Dear Friends and Neighbors,
The 2021 legislative session is scheduled to adjourn this Sunday, April 25. There are many major issues that are unresolved such as the operating budget, some of the police reform legislation, the low carbon fuel standard, cap and tax, the Blake decision and many other issues. I am concerned about many things still on the table, especially since we are still waiting on final details on high-profile issues. I look forward to providing you an end-of-session update.
In the meantime, I wanted to share with you our efforts to address the governor’s emergency powers, and the latest on the capital gains income tax.
Majority votes down efforts to address emergency powers
Emergency powers reform has been a priority for our caucus since the beginning of session. It was an issue we talked about during the interim. In fact, I had a bill filed the first day of session, House Bill 1060, related to the governor’s emergency proclamations. We had other bills filed as well. Only one bill received a public hearing and it was not moved out of the State Government and Tribal Relations Committee.
With the end of session rapidly approaching, we made one last effort to bring the issue up for debate. Last Friday, House Republicans made a motion to place House Concurrent Resolution 4402 on the Second Reading Calendar.
This resolution, if passed would have allowed us to bring House Bill 1557 to the floor for a vote. It was another emergency powers bill, but one we viewed as very balanced. It would have established a greater role for the Legislature during a state of emergency – without taking away the governor’s ability to respond quickly to emergencies.
The measure would cause a state of emergency to expire after 60 days unless renewed by the Legislature. It would also allow the Legislature to terminate a state of emergency on its own authority.
There needs to be limits on emergency powers or ruling by proclamations.
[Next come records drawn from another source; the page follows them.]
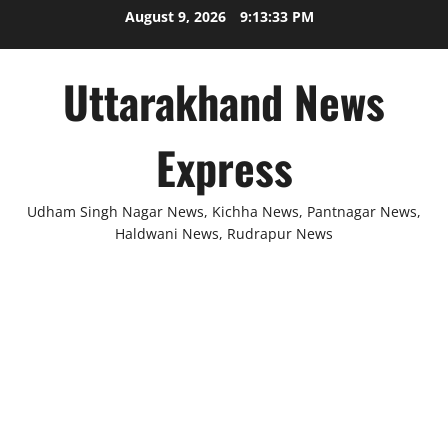
Skip
August 9, 2026
9:13:34 PM
to
content
Uttarakhand News
Express
Udham Singh Nagar News, Kichha News, Pantnagar News,
Haldwani News, Rudrapur News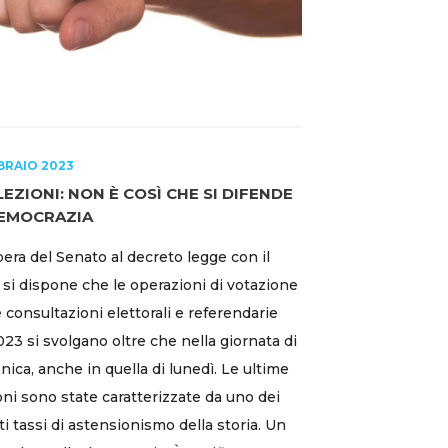
BRAIO 2023
LEZIONI: NON È COSÌ CHE SI DIFENDE
DEMOCRAZIA
ibera del Senato al decreto legge con il
 si dispone che le operazioni di votazione
e consultazioni elettorali e referendarie
023 si svolgano oltre che nella giornata di
ica, anche in quella di lunedì. Le ultime
oni sono state caratterizzate da uno dei
lti tassi di astensionismo della storia. Un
Washington state has been governed that way for over a year now. Our state government was never intended to function that way.
Some states, Republican and Democrat, have amended their emergency powers laws during the pandemic. Currently, Washington state ranks near the bottom in terms of governmental balance of power.
This is disappointing. Even more disappointing is that our motion failed on a party-line vote 41-56. This shouldn’t be a partisan issue or a rural/urban issue. Citizens deserve to have their voice heard and the lawmakers that represent them should be part of the decision-making process when it comes to emergency powers. Checks and balances, it’s part of our constitutional Republic!
Now, we will be adjourning Sunday without addressing this issue.
Editorial boards across the state have been supportive of emergency powers reform. They have seen the impact on their communities and heard the concerns voiced by citizens across the state as you can see from the many different editorials:
- The Columbian: Legislature should act to balance government
- Tri-City Herald: Gov. Inslee’s emergency powers over COVID have gone unchecked long enough
- The News Tribune: Curbing Inslee’s emergency power all but dead. We should learn from Texas, New York
- The Seattle Times: A legislative check on the governor
- The News Tribune: It’s time for Washington Legislature to check Gov. Inslee’s pandemic superpowers
House passes capital gains income tax
The majority party’s capital gains income tax proposal, Senate Bill 5096, is one step closer to becoming law. This is very concerning.
House Republicans fought against it for about five hours on Tuesday night and offered 19 amendments. The debate finished Wednesday afternoon, but it passed by a vote of 52-46, with no Republicans voting in favor.
We argued the bill is unnecessary, unpopular, unreliable and likely unconstitutional. I also believe this is a step toward a state income tax. We also argued it should go to a vote of the people.
Unfortunately, all but one of our amendments were voted down (two Democrat amendments were accepted). Because the bill was amended, it must go back to the Senate, where it passed by the slim margin of 25-24. I am not sure if the changes in the House will change any votes in the Senate and stop this bad bill. I am hopeful I can report after session this bill did NOT pass.
Today (Thursday) is day 102 of the session. As I mentioned above, there are many major issues undecided. That is concerning as they will impact our state and communities for years to come. I am hopeful we will not be pushing these through at the last minute just to finish and get some of these policies into law.
I will be sending an end-of-session wrap up and I look forward to seeing you around the district when we adjourn.
It is an honor to serve the great folks of the 13th Legislative District!